(Records from a data collection)
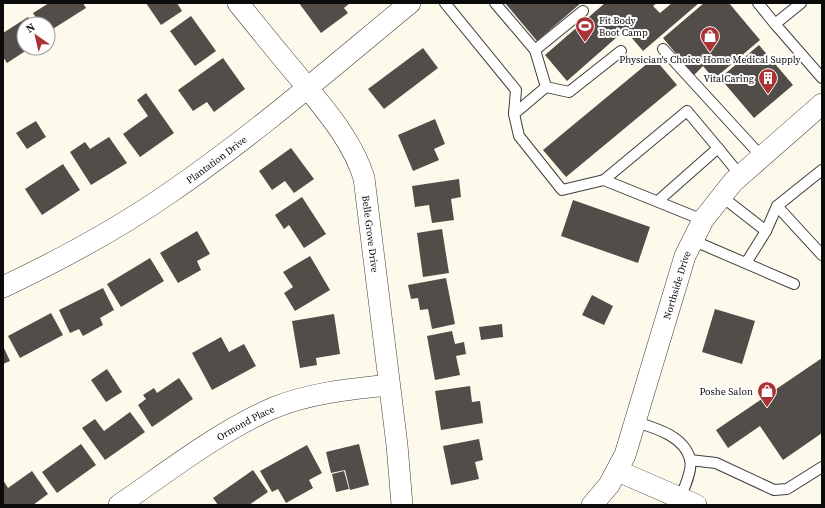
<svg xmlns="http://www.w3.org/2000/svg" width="825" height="508" viewBox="0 0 825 508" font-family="'Source Serif 4',serif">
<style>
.building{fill:#524d49}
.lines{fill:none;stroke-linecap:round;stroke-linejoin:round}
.lane-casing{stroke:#3e3e3e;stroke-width:12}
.street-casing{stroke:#3e3e3e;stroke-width:22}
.lane{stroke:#fff;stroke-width:10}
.street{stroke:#fff;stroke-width:21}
.labels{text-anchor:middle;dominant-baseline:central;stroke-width:4;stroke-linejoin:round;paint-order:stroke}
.poi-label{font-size:10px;fill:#0b0b0b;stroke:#fff;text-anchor:end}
.street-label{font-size:10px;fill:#0b0b0b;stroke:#fff}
</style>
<rect width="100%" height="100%" fill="#fdfaeb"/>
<g class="building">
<polygon points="49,3 83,3 86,8 48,32 48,24 40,24 33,13"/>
<polygon points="146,3 177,3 182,11 161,25"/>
<polygon points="299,3 350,3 344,8 348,13 321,33"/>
<polygon points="505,3 581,3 537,41"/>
<polygon points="605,3 657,3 653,6 660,13 672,3 699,3 643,51 625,30 567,81 545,55"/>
<polygon points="704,3 729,3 760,40 714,79 703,66 694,75 663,38"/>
<polygon points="191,16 216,51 195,66 170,31"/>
<polygon points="28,17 33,24 24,24 24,48 30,48 7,63 3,57 3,33"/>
<polygon points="759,45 793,85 754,118 720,78"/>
<polygon points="423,48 438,68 384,109 368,89"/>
<polygon points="223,58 245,89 214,112 207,102 193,111 178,90"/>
<polygon points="654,58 677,85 566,177 543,150"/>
<polygon points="146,93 174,133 140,157 123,134 148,116 137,100"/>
<polygon points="435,119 445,144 434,149 439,160 413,171 398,135"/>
<polygon points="36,121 46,137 27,149 16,133"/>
<polygon points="109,137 127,163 91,185 70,152 85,142 90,149"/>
<polygon points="291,148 314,179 294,193 285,181 272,190 259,171"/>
<polygon points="63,164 80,190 42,215 25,189"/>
<polygon points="459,179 461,197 451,199 454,220 432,223 429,205 415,207 412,186"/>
<polygon points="302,197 326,234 304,248 289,225 284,229 275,215"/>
<polygon points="573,200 650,227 638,263 561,236"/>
<polygon points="442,229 449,273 423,277 417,233"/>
<polygon points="197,231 210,254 197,261 201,270 178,283 160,253"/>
<polygon points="310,256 330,290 295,311 284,293 293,287 283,272"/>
<polygon points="150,258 164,281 121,307 107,284"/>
<polygon points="446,278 455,324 432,329 428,309 420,310 418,298 411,299 408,285"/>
<polygon points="103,288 114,310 100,318 103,325 83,336 79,329 70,333 59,310"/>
<polygon points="592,295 613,306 604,325 582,315"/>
<polygon points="715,309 755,321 742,364 702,352"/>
<polygon points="51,313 63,335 20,358 8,336"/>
<polygon points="334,314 340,354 316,358 317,365 300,368 292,321"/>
<polygon points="502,324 503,337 481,340 479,327"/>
<polygon points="452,331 455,344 464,342 466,354 456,356 460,375 435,380 427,336"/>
<polygon points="221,337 229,352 244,344 256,366 212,390 192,353"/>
<polygon points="3,346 10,361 3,364"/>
<polygon points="822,358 822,433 783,460 760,426 728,448 716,430"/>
<polygon points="107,369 122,392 106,402 91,380"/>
<polygon points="179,378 193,399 152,427 138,405 146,399 143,395 154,388 157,393"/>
<polygon points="470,386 472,402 480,401 483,423 441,430 435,391"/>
<polygon points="130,412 145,432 105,460 82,428 95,419 104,431"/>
<polygon points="479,439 483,460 475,462 479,479 451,485 443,446"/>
<polygon points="81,444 96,465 57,493 42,472"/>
<polygon points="359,444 369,485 350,490 345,470 331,473 326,452"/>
<polygon points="307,445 322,473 309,480 313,488 286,503 278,489 272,492 260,471"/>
<polygon points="253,470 268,492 249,505 218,505 213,498"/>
<polygon points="32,471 48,494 33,505 3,505 3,480 8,488"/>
<polygon points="344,471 349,489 336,492 332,474"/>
</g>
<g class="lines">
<g class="lane-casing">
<g id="lane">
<polyline points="445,3 516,90 514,114 519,136 562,190 604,180 703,220"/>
<polyline points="495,3 535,50 583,11"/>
<polyline points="758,3 775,24"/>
<polyline points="801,3 775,24 822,78"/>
<polyline points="663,49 761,156"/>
<polyline points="535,50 546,87"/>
<polyline points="546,87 569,92 621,51"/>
<polyline points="514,114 546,87"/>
<polyline points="718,148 740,175"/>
<polyline points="604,180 687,111 718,148 658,201"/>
<polyline points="721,196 766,231 746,263"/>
<polyline points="777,206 822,255"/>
<polyline points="766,231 777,206 822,170"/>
<polyline points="692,240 794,284"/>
<path d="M636 422C655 428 684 436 690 459 693 469 684 489 680 498"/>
<polyline points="690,460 716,463 774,490 787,489 822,467"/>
</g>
</g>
<g class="street-casing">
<g id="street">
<path id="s1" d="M238 3C259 29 280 55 302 81 326 111 352 140 364 178L397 445 402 505"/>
<path id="s2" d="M3 287C60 260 116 230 168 194 253 136 331 68 410 3"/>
<polyline points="618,471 696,505"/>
<path id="s3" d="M119 505C169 471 218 432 273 408 310 393 350 389 389 385"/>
<path id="s4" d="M592 505 609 485 625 455 685 256 703 220 733 182 822 104"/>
</g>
</g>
<use href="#lane" class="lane"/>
<use href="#street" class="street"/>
</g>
<defs>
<g id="stadium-pin" transform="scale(1)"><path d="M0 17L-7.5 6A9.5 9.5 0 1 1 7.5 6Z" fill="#aa3435" stroke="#fff"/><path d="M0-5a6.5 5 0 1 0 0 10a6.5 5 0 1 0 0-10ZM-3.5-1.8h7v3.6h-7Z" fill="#fff"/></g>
<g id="shop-pin" transform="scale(1)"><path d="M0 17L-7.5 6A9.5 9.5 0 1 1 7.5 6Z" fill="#aa3435" stroke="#fff"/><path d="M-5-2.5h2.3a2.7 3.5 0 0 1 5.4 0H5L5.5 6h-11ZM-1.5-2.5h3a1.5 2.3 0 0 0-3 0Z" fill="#fff"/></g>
<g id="building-pin" transform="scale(1)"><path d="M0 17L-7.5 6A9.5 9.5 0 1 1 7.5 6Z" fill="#aa3435" stroke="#fff"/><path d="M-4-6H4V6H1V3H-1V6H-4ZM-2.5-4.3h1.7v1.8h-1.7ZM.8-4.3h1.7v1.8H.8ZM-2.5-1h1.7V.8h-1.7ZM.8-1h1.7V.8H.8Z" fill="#fff"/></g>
</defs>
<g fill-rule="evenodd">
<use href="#stadium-pin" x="585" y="26"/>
<use href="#shop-pin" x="710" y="36"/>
<use href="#building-pin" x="768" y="78"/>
<use href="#shop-pin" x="767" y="391"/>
</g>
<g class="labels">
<g class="poi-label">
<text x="599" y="20" text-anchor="start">Fit Body<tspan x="599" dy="12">Boot Camp</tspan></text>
<text x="710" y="59" text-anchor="middle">Physician's Choice Home Medical Supply</text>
<text x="754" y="78">VitalCaring</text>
<text x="753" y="391">Poshe Salon</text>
</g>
<g class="street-label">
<text stroke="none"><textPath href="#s2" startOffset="249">Plantation Drive</textPath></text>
<text stroke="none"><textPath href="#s1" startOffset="273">Belle Grove Drive</textPath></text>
<text stroke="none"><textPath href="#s4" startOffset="238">Northside Drive</textPath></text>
<text stroke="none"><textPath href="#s3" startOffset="151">Ormond Place</textPath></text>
</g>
</g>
<rect width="825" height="508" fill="none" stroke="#0b0b0b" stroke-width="8"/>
<g transform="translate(36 36) rotate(326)"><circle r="19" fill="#ffffff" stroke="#9d9d9d"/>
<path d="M0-3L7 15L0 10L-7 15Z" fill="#aa3435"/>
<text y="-6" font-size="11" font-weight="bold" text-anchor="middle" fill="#0b0b0b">N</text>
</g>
</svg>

Task item: Look through the entries and return every line where "lines" appears.

Answer box:
.lines{fill:none;stroke-linecap:round;stroke-linejoin:round}
<g class="lines">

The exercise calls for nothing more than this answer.